◆ Исходный текст
----

• Кулибин. О Владимире Поторочине

    05.05.10 13:13

    Кулибин. О Владимире Поторочине - фото

    Фото: ФК «Спартак»

    На этом месте должна была быть другая статья. Я уже начал ее писать и, написав примерно треть, устроил себе обеденный перерыв. А когда вернулся к компьютеру, ощущение сытости победило работу мысли — так, что пришлось продлить паузу.

    Чем занят современный человек в рабочее время, когда не работается? Правильно, блуждает по интернет-пространству. Я решил навестить любимые спортивные ресурсы: сначала профессиональные сайты, затем несколько гостевых. На динамовской ломали копья на злободневную тему. На армейской судачили о Слуцком и отвлекались на посторонние дискуссии. На зенитовской славили итальянское чудо. На спартаковской, думал я, опять идет бесконечный спор: может ли Карпин стать самим собой прошлогодним. Но там в пятницу днем существовала только одна тема: смерть Владимира Поторочина.

    Я закрыл ноутбук и пошел гулять на соседние Патриаршие. В голове крутилась одна и та же фраза, с той спартаковской гостевой: «Он умер от невостребованности и одиночества». Одиннадцать лет назад, осенью тысяча девятьсот девяносто девятого года, у меня осталось похожее ощущение после первой встречи с Володей. Ощущение тяжести его жизни.

    ...Тогда, в конце прошлого века, на «НТВ-Плюс» было всего два спортивных канала: «Спорт» и «Футбол». На футбольном раз в неделю я выпускал в эфир программу «Наш болельщик»: Анна Дмитриева широким жестом предложила молодым корреспондентам возможность выйти за рамки обычных сюжетов для новостей и «Футбольного клуба», и на мою долю выпало общение с известными людьми, интересующимися футболом. Через два месяца список героев передачи предсказуемо кончился: представители мира культуры и шоу-бизнеса российским чемпионатом практически не интересовались.

----

◆ Извлеченные данные

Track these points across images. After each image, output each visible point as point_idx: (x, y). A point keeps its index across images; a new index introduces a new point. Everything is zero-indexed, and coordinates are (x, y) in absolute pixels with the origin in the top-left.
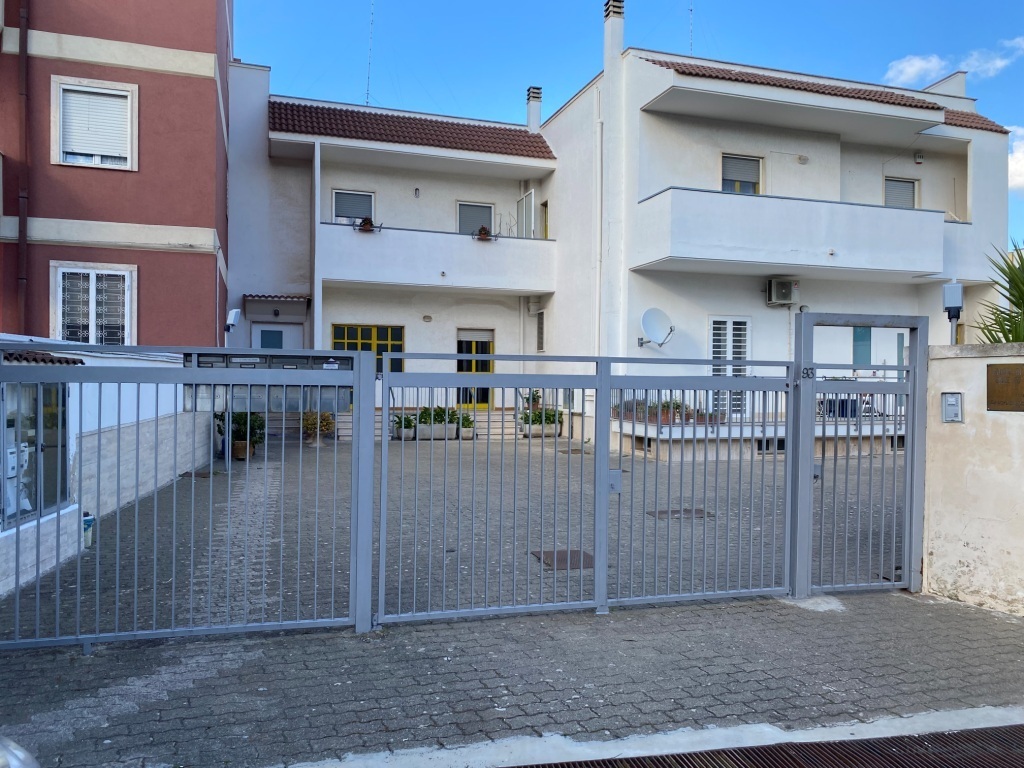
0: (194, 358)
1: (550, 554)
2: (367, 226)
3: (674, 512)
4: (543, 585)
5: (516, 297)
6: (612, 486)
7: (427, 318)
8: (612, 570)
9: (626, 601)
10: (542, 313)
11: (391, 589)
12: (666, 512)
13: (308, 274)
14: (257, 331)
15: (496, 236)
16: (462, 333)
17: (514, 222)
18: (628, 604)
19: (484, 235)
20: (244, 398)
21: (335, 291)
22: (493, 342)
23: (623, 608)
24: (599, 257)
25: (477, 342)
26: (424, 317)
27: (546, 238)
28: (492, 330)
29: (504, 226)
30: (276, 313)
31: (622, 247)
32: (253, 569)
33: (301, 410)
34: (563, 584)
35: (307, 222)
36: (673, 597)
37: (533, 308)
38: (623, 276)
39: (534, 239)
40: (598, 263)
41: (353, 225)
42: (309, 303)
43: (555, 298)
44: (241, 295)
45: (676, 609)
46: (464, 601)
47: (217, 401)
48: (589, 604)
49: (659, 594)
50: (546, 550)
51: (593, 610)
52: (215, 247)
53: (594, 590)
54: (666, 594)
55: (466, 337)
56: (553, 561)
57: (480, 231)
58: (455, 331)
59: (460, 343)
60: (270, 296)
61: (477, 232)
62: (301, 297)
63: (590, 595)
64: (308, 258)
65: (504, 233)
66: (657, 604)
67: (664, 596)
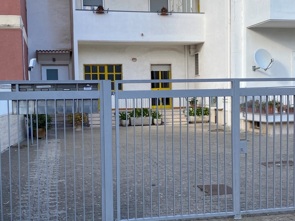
0: (17, 86)
1: (208, 187)
2: (101, 10)
3: (277, 163)
4: (204, 203)
5: (183, 45)
6: (242, 150)
7: (134, 59)
8: (242, 195)
9: (251, 211)
10: (198, 54)
11: (123, 206)
12: (272, 163)
13: (70, 38)
14: (44, 69)
15: (171, 12)
16: (153, 67)
17: (181, 4)
18: (252, 213)
19: (164, 12)
20: (44, 107)
21: (85, 47)
22: (170, 71)
23: (249, 216)
24: (229, 21)
25: (161, 72)
26: (133, 59)
27: (198, 12)
28: (170, 65)
29: (175, 7)
30: (54, 60)
31: (243, 15)
32: (50, 196)
33: (73, 112)
34: (215, 203)
35: (68, 10)
36: (277, 209)
37: (192, 51)
38: (243, 31)
39: (192, 13)
40: (229, 25)
41: (93, 10)
42: (71, 53)
43: (205, 46)
44: (35, 51)
45: (279, 216)
46: (162, 212)
47: (29, 108)
48: (231, 213)
49: (269, 208)
50: (206, 184)
51: (233, 217)
52: (21, 26)
53: (233, 206)
54: (273, 208)
55: (155, 69)
56: (210, 190)
57: (162, 10)
58: (149, 66)
59: (152, 73)
60: (50, 51)
61: (161, 11)
62: (67, 51)
63: (231, 208)
64: (69, 29)
65: (175, 10)
66: (268, 213)
67: (272, 209)
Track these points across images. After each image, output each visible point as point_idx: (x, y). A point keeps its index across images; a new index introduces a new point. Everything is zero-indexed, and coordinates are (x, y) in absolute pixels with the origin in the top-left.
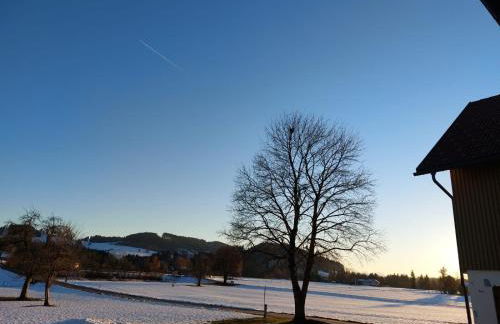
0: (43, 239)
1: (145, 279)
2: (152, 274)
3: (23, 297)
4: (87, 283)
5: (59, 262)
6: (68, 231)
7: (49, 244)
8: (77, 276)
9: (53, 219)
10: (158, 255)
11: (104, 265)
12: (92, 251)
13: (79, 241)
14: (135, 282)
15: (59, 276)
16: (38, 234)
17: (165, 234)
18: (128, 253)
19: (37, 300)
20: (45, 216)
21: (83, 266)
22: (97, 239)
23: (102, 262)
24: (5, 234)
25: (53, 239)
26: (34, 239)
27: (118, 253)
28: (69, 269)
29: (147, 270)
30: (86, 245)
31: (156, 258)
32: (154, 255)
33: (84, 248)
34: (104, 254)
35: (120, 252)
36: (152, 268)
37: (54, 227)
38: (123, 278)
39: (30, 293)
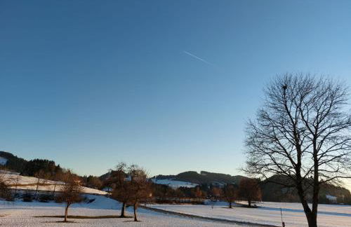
0: (130, 179)
1: (193, 203)
2: (198, 200)
3: (122, 216)
4: (157, 206)
5: (140, 193)
6: (142, 173)
7: (133, 182)
8: (152, 202)
9: (133, 166)
10: (199, 186)
11: (166, 194)
12: (159, 185)
13: (150, 179)
14: (187, 205)
15: (142, 202)
16: (127, 176)
17: (202, 172)
18: (179, 186)
19: (131, 217)
20: (129, 165)
21: (154, 195)
22: (160, 177)
23: (166, 192)
24: (110, 176)
25: (135, 179)
26: (125, 179)
27: (174, 186)
28: (145, 197)
29: (193, 197)
30: (154, 181)
31: (198, 188)
32: (197, 186)
33: (153, 183)
34: (165, 187)
35: (176, 185)
36: (196, 195)
37: (134, 171)
38: (179, 203)
39: (127, 213)
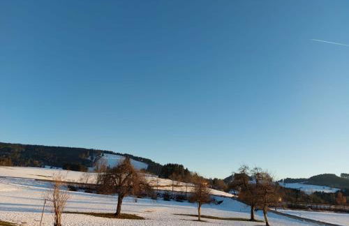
0: (254, 182)
1: (336, 211)
2: (342, 207)
3: (252, 219)
4: (289, 211)
5: (268, 197)
6: (267, 176)
7: (258, 186)
8: (282, 207)
9: (256, 169)
10: (341, 191)
11: (299, 199)
12: (287, 189)
13: (277, 183)
14: (327, 213)
15: (273, 207)
16: (251, 178)
17: (343, 175)
18: (314, 190)
19: (262, 221)
20: (251, 167)
21: (284, 199)
22: (288, 181)
23: (297, 197)
24: (233, 179)
25: (260, 182)
26: (250, 182)
27: (307, 190)
28: (275, 202)
29: (336, 204)
30: (281, 184)
31: (340, 194)
32: (338, 191)
33: (281, 187)
34: (297, 191)
35: (309, 190)
36: (339, 202)
37: (258, 174)
38: (316, 209)
39: (256, 217)
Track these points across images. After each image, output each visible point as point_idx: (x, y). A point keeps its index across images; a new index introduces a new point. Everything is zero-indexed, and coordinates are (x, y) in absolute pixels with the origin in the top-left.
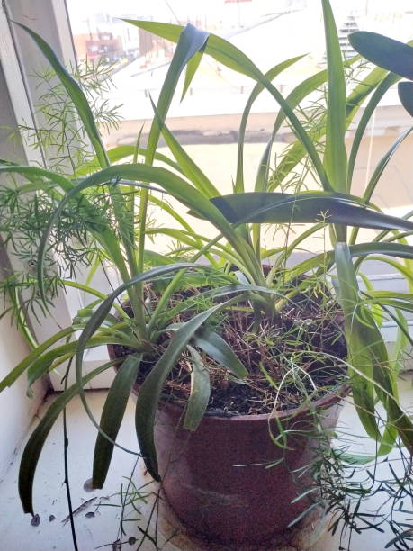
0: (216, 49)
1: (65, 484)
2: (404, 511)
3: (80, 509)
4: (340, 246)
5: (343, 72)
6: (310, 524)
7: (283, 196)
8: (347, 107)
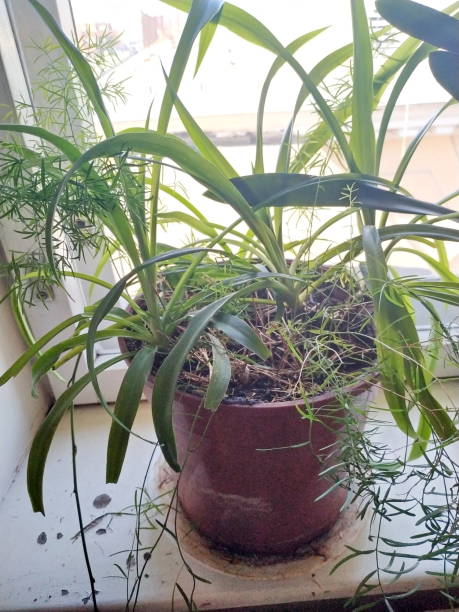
0: (231, 20)
1: (74, 495)
2: (437, 494)
3: (90, 526)
4: (368, 230)
5: (370, 45)
6: (338, 532)
7: (306, 177)
8: (375, 84)
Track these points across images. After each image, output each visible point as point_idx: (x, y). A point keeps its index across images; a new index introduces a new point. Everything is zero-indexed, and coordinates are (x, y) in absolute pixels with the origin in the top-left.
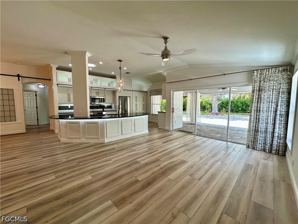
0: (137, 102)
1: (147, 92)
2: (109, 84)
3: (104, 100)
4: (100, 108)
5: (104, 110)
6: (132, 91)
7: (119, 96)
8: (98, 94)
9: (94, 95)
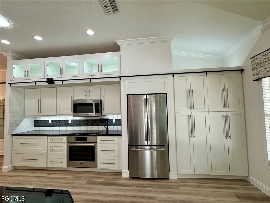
0: (193, 110)
1: (242, 71)
2: (100, 68)
3: (98, 106)
4: (101, 123)
5: (107, 129)
6: (173, 74)
7: (127, 95)
8: (88, 94)
9: (80, 97)
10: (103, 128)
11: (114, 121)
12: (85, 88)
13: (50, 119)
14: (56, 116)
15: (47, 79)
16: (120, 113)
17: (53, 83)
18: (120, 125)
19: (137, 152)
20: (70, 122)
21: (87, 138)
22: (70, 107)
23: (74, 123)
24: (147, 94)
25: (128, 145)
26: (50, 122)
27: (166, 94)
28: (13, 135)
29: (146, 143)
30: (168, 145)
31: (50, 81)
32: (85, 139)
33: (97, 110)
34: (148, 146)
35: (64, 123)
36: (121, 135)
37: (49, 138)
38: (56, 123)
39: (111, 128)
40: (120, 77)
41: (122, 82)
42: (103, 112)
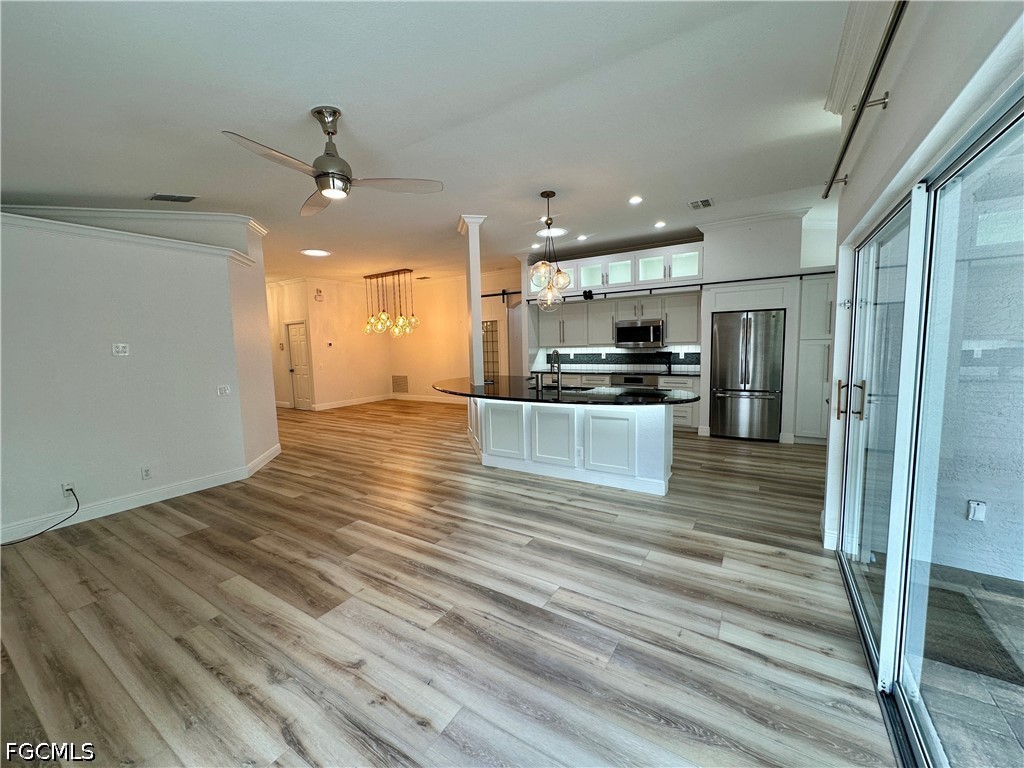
2: (668, 271)
3: (659, 332)
4: (658, 360)
5: (670, 368)
6: (801, 276)
7: (713, 313)
8: (640, 312)
9: (627, 317)
10: (663, 368)
11: (682, 357)
12: (635, 302)
13: (572, 352)
14: (586, 346)
15: (585, 292)
16: (697, 342)
17: (591, 297)
18: (698, 363)
19: (724, 398)
20: (604, 357)
21: (642, 379)
22: (609, 334)
23: (612, 359)
24: (748, 311)
25: (711, 389)
26: (572, 357)
27: (785, 310)
28: (532, 372)
29: (742, 387)
30: (781, 392)
31: (588, 295)
32: (639, 381)
33: (657, 338)
34: (745, 390)
35: (595, 359)
36: (699, 376)
37: (584, 377)
38: (579, 359)
39: (676, 368)
40: (701, 285)
41: (704, 293)
42: (666, 340)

----

◆ Что сделать
1. Перепишите без изменений отрывок из текста о Владимире Поторочине, начиная со слов «05.05.10 13:13» и вплоть до слов «смерть Владимира Поторочина.».
2. Продолжите текст о Владимире Поторочине сразу после его последнего предложения.

◆ Ответы по заданиям
1.
05.05.10 13:13

    Кулибин. О Владимире Поторочине - фото

    Фото: ФК «Спартак»

    На этом месте должна была быть другая статья. Я уже начал ее писать и, написав примерно треть, устроил себе обеденный перерыв. А когда вернулся к компьютеру, ощущение сытости победило работу мысли — так, что пришлось продлить паузу.

    Чем занят современный человек в рабочее время, когда не работается? Правильно, блуждает по интернет-пространству. Я решил навестить любимые спортивные ресурсы: сначала профессиональные сайты, затем несколько гостевых. На динамовской ломали копья на злободневную тему. На армейской судачили о Слуцком и отвлекались на посторонние дискуссии. На зенитовской славили итальянское чудо. На спартаковской, думал я, опять идет бесконечный спор: может ли Карпин стать самим собой прошлогодним. Но там в пятницу днем существовала только одна тема: смерть Владимира Поторочина.

2.
    Приходилось как-то выкручиваться, просеивать уйму ненужной информации ради одной строчки, содержащей признание в любви к футболу хоть какой-то публичной персоны. Иногда выручали знакомые: «Я слышал, что тот вроде бы болельщик «Локомотива». Но однажды на горизонте не оказалось ни одной подходящей кандидатуры. программа срывалась. Помню, как я бросил в кружку пару ложек растворимого кофе, залил его кипятком и сел в отчаянии перед телевизором. И тут Вася Уткин, в полглаза наблюдавший за моими мучениями, оторвался от компьютера и сказал: «Кажется, для тебя есть один забавный персонаж — прочти его письмо». Заскрипел принтер, я метнулся к выползшему листу бумаги и осекся. Письмо было от человека, чья фамилия ничего мне тогда не говорила. Равно как и практически любому другому, кто оказался бы на моем месте.

     

    Содержание письма я сейчас не помню. Но помню, как, прочтя, решил ехать. Автор рассказывал, что написал книгу о Второй мировой, в которой полемизировал с Виктором Суворовым, чей «Ледокол» был тогда чрезвычайно популярен — стало быть, интервью с ним можно было подать как разговор с писателем. Было и футбольное прошлое: дубль «Памира», и очевидный интерес к чемпионату. Были какие-то идеи, предложения, прогнозы.

    В общем, я поехал.

    Володя поразил меня тем, что предложил встретиться на детской площадке около его подмосковной пятиэтажки. Мы встретились у качелей. Хмурые операторы дружно посмотрели на падающий мокрый снег и похерили идею записать интервью на свежем воздухе.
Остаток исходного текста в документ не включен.